Zero deformation equates to equal time so time cancels out and we then have:

m1v1=m2v2

Recall that we assumed that m2 = m1/100 as being neglible? We now have:
m1*v1 = m1*100*v2, NOTE the masses cancel out! Solving for v2.

v2 = 100*v1, Very important! No matter what material you use it's the ratio of masses which becomes the multiplier for the initial velocity of the very small ball.

v2= 100*3.13209 = 313.209 meters/second. WOW! And I don't mean World of Warcraft.

Because the problem statement used elastic collisions all the kinetic energy was transferred to the very small ball. Thus the larger ball remains motionless and in contact with the surface. And yes, the very small ball will hit you in the face if directly over the balls.
Of course in real life that is dependent on the actual mass and hardness of the ball materials and considering the coefficient of restitution and air resistance. But for hard materials it won't be much of a decrease.

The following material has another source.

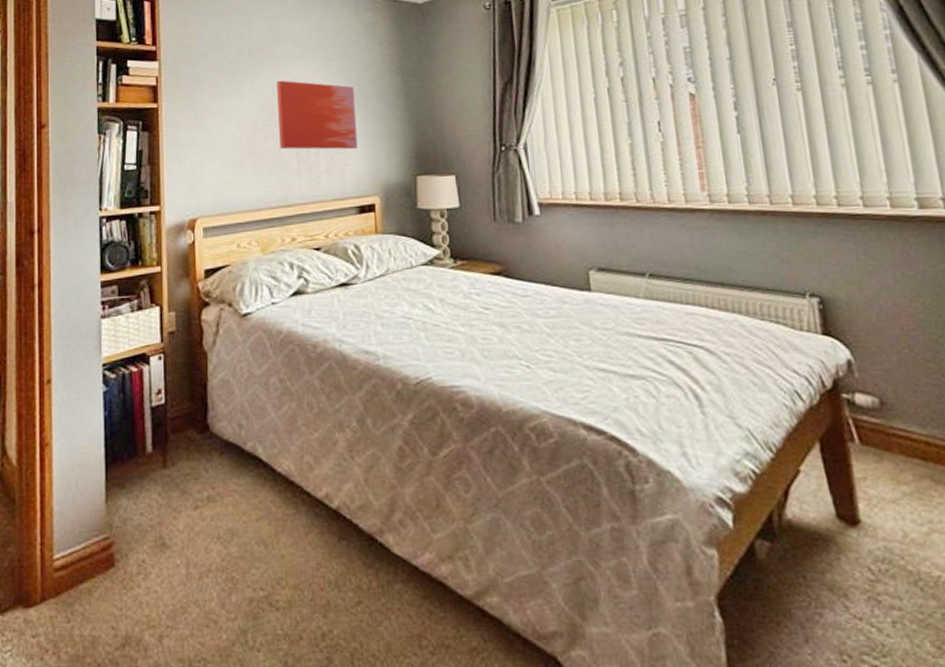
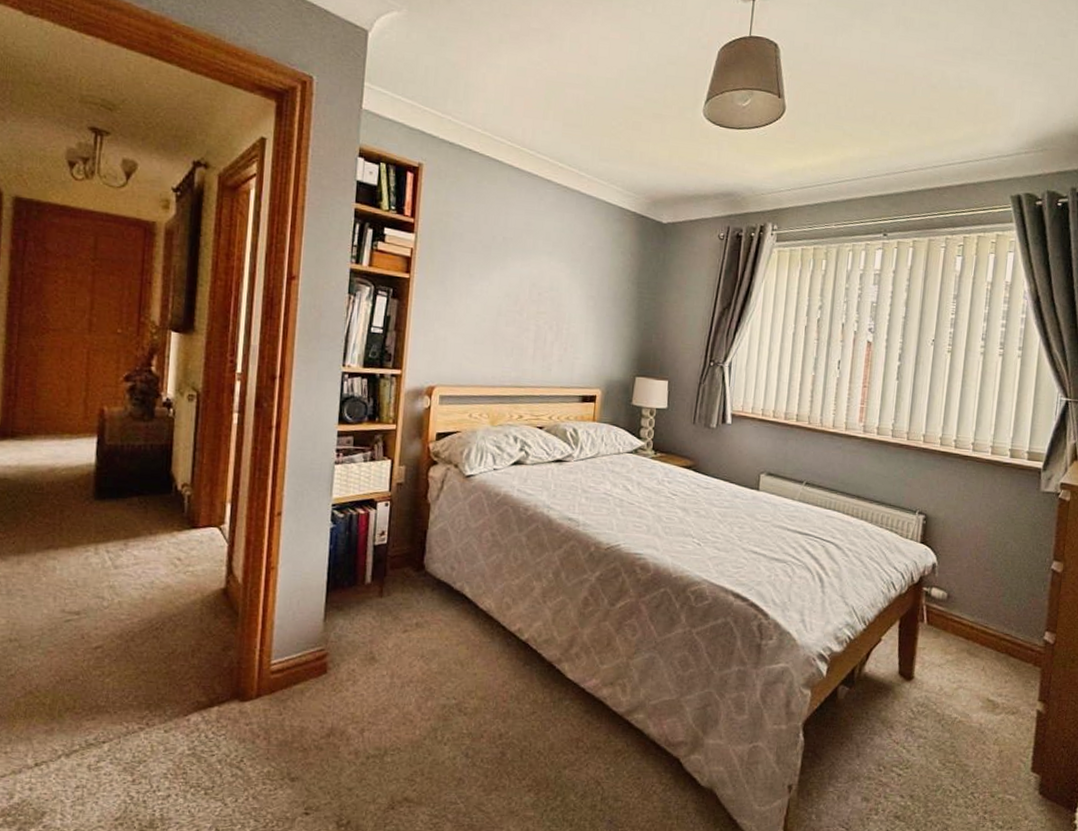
wall art: present [277,80,358,150] -> none [520,272,594,346]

Check the velocity at your face in case you want to see how much effect gravity has on slowing the very small ball's vertical velocity.

Distance from very small ball to face is:
s4 = s3 - d1
s4 = 4.5 - 0.1 = 4.4 meters.

Solve for time (using general equation again), and remembering that v2 is in v0 position AND the direction vector is now upward so Ao is now negative as we are working against gravity.:

s(t) = (-Ao*(t(t) - t0)^2)/2 + v0*(t(t)-t0) + s0

s4 = -Ao*t(3)^2/2 + v2*t(3) + 0, insert values.

-4.905*t(3)^2 + 313.209*t(3) - 4.4 = 0, basic quadratic equation, solve for roots.

Roots = (-b +/- (b^2-4*a*c)^.5)/2*a

First root:
(-313.092 + ((313.209^2-4*(-4.905)*(-4.4))^.5)/2*(-4.905) = 0.01405 seconds.
Second root:
(-313.092 - ((313.209^2-4*(-4.905)*(-4.4))^.5)/2*(-4.905) = 63.841 seconds.
Since second root is entirely unreasonable and the first root is reasonable.
t3 = 0.01405 seconds

Velocity at face (remembering again that Ao is negative, working against gravity)

v3 = -Ao*t3 + v2

v3 = -9.81*0.01405 + 313.209

v3 = 312.954 meters/second instantaneous velocity at your face (if you're really looking down at it).

If you choose to do attempt this experiment for real at home or in a lab, please be careful and take needed precautions to prevent injury and possible death.

For example a steel ball 10 cm in diameter is about 4.11 kg, 1/100 of that mass equates to a steel ball approximately 2.1 cm in diameter.
At 300 meters/second it's going to hurt real bad.

You can more easily do this with a basketball and a tennis ball.

Approximate mass of a basketball is 600 gm and is 24 cm in diameter.
Approximate mass of a tennis ball is 57 gm and is 6.5 cm in diameter.
Or roughly a ten and a half to one ratio of masses.
Changing the diameters and heights, the exit velocity of the tennis ball is about 30 meters per second, that's impressive. Include the coefficients of restitution and a little air drag and the velocity should drop into a range that you can experiment with in your driveway and confirm the equations.